*SELECTED PASSAGE*
########################################

I shall fight the urge to comment on the award of the Nobel
Peace Prize to the EU. I doubt there is much I can add that hasn’t been said
(not that that usually stops me, but I shall resist the urge*). But I will ask,
and completely fail to answer, a question ignored by the process, though not
perhaps by Nobel himself, who essayed a form of answer: how do you contribute
to world peace in any way that could mark you out for recognition or awards?
“…one part to the person who shall have done the most or
the best work for fraternity between nations, the abolition or reduction of
standing armies and for the holding and promotion of peace congresses.”
I have long wondered what Nobel meant by ‘peace conferences’.
It is probable that he lived in a world very different from our own, and it was
possible to imagine that if leaders of nations, or their favoured officials,
could be persuaded to sit down together, peace would result from it. Despite
the incompetence and corruption of that perpetual peace congress that is the
UN, despite the failure of NATO, the EU and similar organizations to keep
absolute peace in the areas they try to control, despite the abject failure of
many meetings convened for the specific purpose of ending or averting conflict,
the fact is that at least they exist, to an extent perhaps unimaginable a
century ago, and that a significant number of people cannot conceive of a war
breaking out in the country they live in, suggests that things have improved in
the presence of such congresses.
Economic growth and the material comfort it brings are
undoubtedly important as well, as is a fair bit of luck, but I think our
Alfred, casting an eye about him today, would be fairly happy that he had identified
a way of bringing some improvement to the world in general.

########################################

*GIVEN DATA*
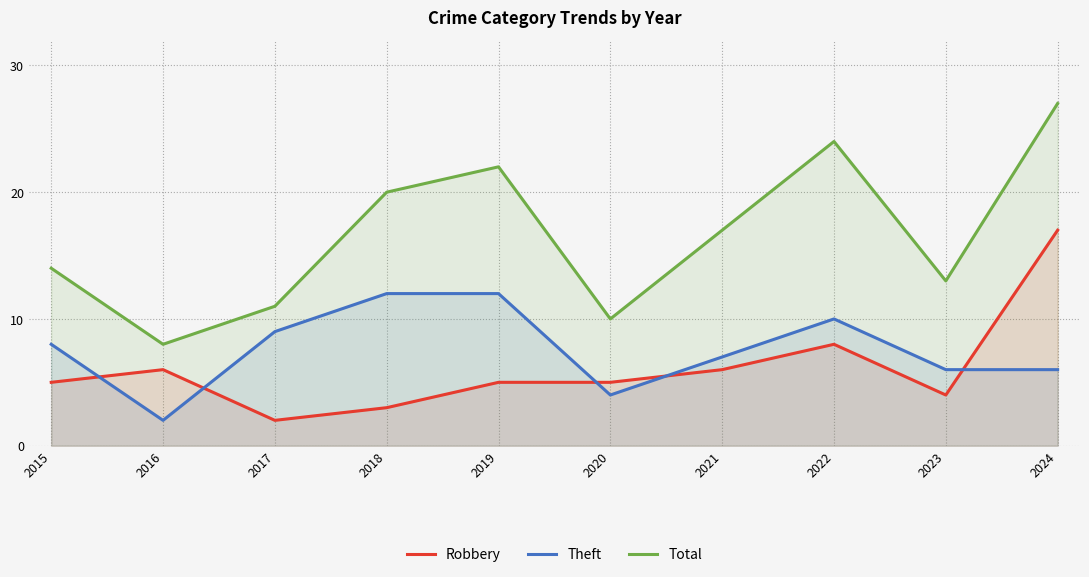

True or false: Theft and Total cross at least once.

False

########################################

*EXERCISE AIM*
In the passage on the Nobel Peace Prize, what does the writer call the UN?

*RESULT FOR THIS TASK*
That perpetual peace congress.